Total Control — Laughing At The System | The Quietus

Total Control

Laughing At The System

A wonderful album of rage, laughter, hysteria, all kinds of eclectic noise.

Australian caustic collective Total Control present themselves as an oft-indefinable paradigm – something that is easiest categorised as punk, but flagrantly flaunts and eschews genre notions and excursions at a whim. Their loose carousel-gate recording and touring roster rigmarole, their emphasis on unease either through frontal assaults, slanted asides, surreal detours or rancid reckonings – it could all so easily appear to be like minds recklessly and relentlessly doing whatever comes to mind and carving it in skin, irrespective of sense and self. When the band first festered and gestated, it was all about angular dissonance, which culminated in the brilliantly abrupt Henge Beat. But as they venture further and further from that quotidian Australian punk construct, their erratic output resembles more and more a subversive and succinctly crafted manifesto against the failings of the world.

Laughing At The System is their New Testament, three years after their last brilliant release Typical System. It is an eight-track, 20-minute screed of adenoidal abjection and mordant millennial milieu, written all over the blasted brown land of Australia, in all rooms and spaces a house can house, and Total Control have crafted a sonic scroll that is freer, weirder, and tighter than anything they have put together before.

Opening with one of two title tracks that bookend the album, we are confronted with a cracked carnival confection, all skewed simplicity, childish chimes and chants and garish grotesquery. It feels like a stop-motion march into a childhood nightmare, something Sid from the original Toy Story might maniacally concoct if he was listening to Pere Ubu, Low Life, Kitchens Floor and broken music boxes while methodically nailing baby dolls’ heads to the wall. The vexed politicism is greasepainted and gussied up and pinwheeled out into the crowd, causing maximum discomfort and errant laughter.

The second coming of the track is more visceral in a gravel and spit grind, that little psychopath all grown up and huffing nangs while at the very edge of sanity, a place the world has inexorably spun him and all those like him, all bug-eyed and whites around the irises. It is the closest to the putrid grit-punk growl that has become Australia’s unheralded bread and butter over the better part of this fledgling yet already burning century. Yet these two tracks, in very different sonic nightscapes, are parallel to each other, mirroring the same vexed and rabidly virile rants, bound by the same ridiculous social ineptitudes and mores. This is held together most obviously by Stewart’s dry, blunt singing/chanting, where “laughing at the system!” is both futile exasperation and a sardonic, subversive wink.

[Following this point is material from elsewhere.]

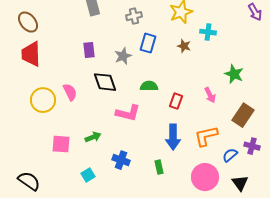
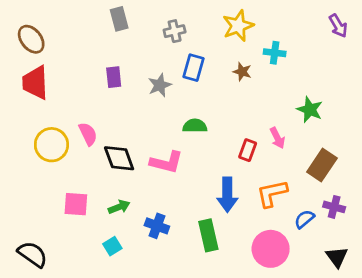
black diamond: (105, 82) -> (119, 158), moved
red rectangle: (176, 101) -> (248, 150), moved
green arrow: (93, 137) -> (119, 207), moved
green rectangle: (159, 167) -> (208, 235), size x1.6
black triangle: (240, 183) -> (337, 257), moved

In between we get all kinds of eclectic noise, all delivered with the same at-odds sense of laconicism and fetid urgency. Even though we see more of Young’s proclivity for synth experimentalism, it has never felt more vital, more seditious in its deliberate downturns and wonky implosions. The melted pop dream that is ‘Her Majesty, Budgie’ somehow inhabits a world both sun drenched and sun deprived, a communal fever dream played to keep reality under narcotic lock and key. ‘Luxury Vacuum’ takes a warbled guitar line over a simple yet emaciated drum beat to emulate dolewave-isms while gently caressing its carcass, the sociopath laughing “Ha ha ha / As the threads come loose / Admit the gaze / Through the holes you choose”. ‘Vanity’ is closer to the synth punk staccato the band have crafted in the past, with the barked “You never think!” a more obvious kicking against the pricks.

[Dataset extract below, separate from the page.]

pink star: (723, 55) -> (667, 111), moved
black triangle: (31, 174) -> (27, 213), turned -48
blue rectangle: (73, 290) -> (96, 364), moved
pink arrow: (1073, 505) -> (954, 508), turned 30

Yet the two songs that stand out are ones that stray even further into the cosmos while cutting ever closer to the carotid artery of their mission statement, albeit with a hearty injection of pitch-black humour (as is the Australian way). ‘Vote Cops’ has the softest undulating synth line under stippled squelches and crossed wires while a plaintive trumpet guides Stewart through monosyllabic statements on totalitarianism veiled as consumerism shackled by technobabble and credit levels. A broken maniacal guitar line accompanies the repeated refrain of “get credit / get fast / get spent / built to last” which seems to get angrier but also crumbles each time it is spat out.

Then there is the penultimate ‘Cathie & Marg’, two Antipodean names if there ever were any. The song itself is an instrumental, a shimmering, mesmeric chimera of shadow and light, an electronic homage to outlier optimism, something that in light of everything that has come before should be cynical at best and parsimonious jetsam at worst. Yet it is neither – it is genuinely light- and hope-filled, cleansing the planet before the clatter and gruel of the title track outro.

So here we are, after a year that has usurped most others in its Hieronymus Bosch-meets-Francis Bacon-discussing-Thomas Pynchon-esque propensity for flagrant cartoonish horror and mental evisceration. A time when sense and sensibility has taken not just a back seat but jumped off the Golden Gate Bridge. A time when millions and billions of people need to aggressively point, gesticulate and rage at the glaring injustices in the world, for the privileged few to squint through their pig crescent eye sockets and plead ignorance before blithely destroying another progressive institution. Total Control have, in their arc-light erraticism, given the world the response we deserve.